» **Activities**:
1. Decide whether each statement below agrees with the posts on swearing. Answer yes or no, and quote the deciding words from the posts.
(a) The writer from Australia tries not to swear around kids.
(b) The writer who calls themselves a "pure vanilla bean" finds reading swearing harder to take than hearing it.
(c) The writer who made up substitute words began doing so during high school.
2. Answer these questions using the posts on swearing:
(a) According to the first post, what would have been the best thing for the parent to do?
(b) Which made-up words does the writer from a swearing family list as replacements for swears?
(c) Which three words does the Australian writer forget are considered curse words by some people?
3. Pick up the posts on swearing after their last sentence and continue them.

Source extract Start Marker

It's really a disgusting thing to do to a child, and may very well classify as abuse. Today I've got pretty bad digestive issues, and I can't help but wonder: was that soap antibacterial and did it kill off part of my gut flora that lead to indescribable pain and misery and thousands upon thousands of dollars of medical bills and various other damage compounding with injury and disease in my life that only started 15-ish years later after something else ignited the problems, keeping me in constant multi-angled torment and teetering on the edge of death for years? Was all that because my superstitious parent decided to punish me poetically for a crime both mundane and victim-less? The best thing to do would have been to sit me down and explain to me the gravity of word selection and the importance of presenting myself well with proper communication, how all of that is significant even as a child. Not putting something that kills bacteria into the body of your child, a thing that contains multitudes of bacteria that he needs. Damn stupid for a parent to do something like that.
I grew up in a family with a lot of swearing. My parents always swear and I've been pretty used to it throughout my life. When growing up, for as much as they swore, my parents taught me not to swear. I tried to follow the rule for as long as possible but, once I got to high school I started to swear a bit. It wasn't much at first, but as time went on I became a horrible foul mouth by the end of my senior year, probably due to other students language and general stress. I tried very hard to limit foul words to school and not talk like that at home. It worked for the most part. But I was unhappy with myself at how easily and often an f-bomb would slip into my words. So, during the summer between high school and college, I trained myself to limit swear words. I even created other words to use rather than swears such as boosh, shite, digity darn, and a weird flick sound with my lip to use instead of the f-word. It's been about half a year since I started that and I'm proud to say I'm still creating odd and new ways to safely curse.
I don't swear, I'm a pure vanilla bean lol. Swearing just doesn't fit who I am, and it's not a thing I feel the need to do. As for if I find it offensive, I don't like it, but I can handle hearing a bit before I become too uncomfortable. Reading is better, since I don't have to physically hear it.
I'm Australian, so I swear pretty much every day. I've become desensitised to casual swearing, and I usually don't think about it (unless I'm around kids or at work. Then I make an effort not to). I don't go out of my way to curse and I don't do it excessively (I often use substitues like 'frick' and 'darn'), but it's not something I go out of my way to avoid around people I know. I honestly forget that 'hell', 'damn', and 'bastard' are considered curse words by some people ... It's kind of ironic that I have no problem with swearing in real life, but I feel weird when I put it in my writing. Maybe it's because I don't know who might be reading? No idea, but I find it funny.

Source extract End Marker
Data excerpts Start Marker

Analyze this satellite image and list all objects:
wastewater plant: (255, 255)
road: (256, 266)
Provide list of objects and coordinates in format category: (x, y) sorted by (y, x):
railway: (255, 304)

Data excerpts End Marker

» **Responses in order**:
1.
(a) Yes: "unless I'm around kids or at work. Then I make an effort not to"
(b) No: "Reading is better, since I don't have to physically hear it."
(c) No: "during the summer between high school and college, I trained myself to limit swear words."

2.
(a) Sit the child down and explain the gravity of word selection and the importance of presenting oneself well with proper communication.
(b) Boosh, shite and digity darn, along with a weird flick sound with the lip in place of the f-word.
(c) 'Hell', 'damn' and 'bastard'.

3.
I used to despise saying or hearing any sort of profanity. Now I’ll let one slip if I stub a toe or get frustrated enough in a video game. I can tolerate hearing cursing as long as it isn’t used multiple times in one sentence. At that point it just sounds grating to me.
Normally (that's most of the time), I don't. Don't see any sense in doing so. Even when I swear, I don't intend it, it's a spontaneous reaction. Also, I've to watch over my language where I live, so it's not like I had many opportunities to do so.
I cuss sometimes IRL but never online unless it's REALLY bad. I've been trying to get into the habit of using "peck" more though as a replacement. It's working online. Not so much in real-life, unfortunately. I do use "fudgerigars" when I can though.
I'll actually swear quite a bit at times, especially if I'm mad or excited, but I do hold it back if I'm in company that I'm sure won't appreciate some of the words I tend to use. I don't mind using or hearing the words at all, but I try not to offend those that would mind.
I'm trying not to but once in a day or two, words(which are not so bad, Ig 98% not bad) slip outta my mouth. Man, no, Cherry, don't!
I didn't start swearing until I started fanatically watching Rooster Teeth. Afterwards, it would show up in my conversations online with other people, if someone was upset. I have cut down on swearing now, as I don't think it is appropriate for anyone of any age to speak those words. I even have a web filter that replaces all curse words with substitutions. I don't like watching Rooster Teeth anymore, and I don't like watching movies or reading books that have excessive amounts of bad language. Which basically means I only watch family or kid's movies. I feel like people should be able to control themselves better in public, and I wish that it was less acceptable for people to use foul language. I mean the main purpose behind a swear word, is to be offensive. Or rude. Or because someone can't think of a big enough word to compensate for the bad thing or things happening to them. I like to use substitution words even whilst I'm talking to people, not only online. I can say that it is not easy to stop a habit from continuing, especially when most of the people that my husband is friends with, tend to use curse words as easily as it is to take another bite of my sandwich. Yum. I usually try to recommend friends or family (if necessary,) to speak politely around me. Strangers are different, as it can be hard to try to change someone's opinion about swearing, if I'm not going to be around them constantly. Oh if only I had a filter for the words people say outside of my home. Maybe the world would be more quiet. Or more weird. "What the Funky Rice Cheese are you glaring at?" "Your Damp car is parked over the lines!" "Don't you talk to me about my parking, you Monkey Feather!"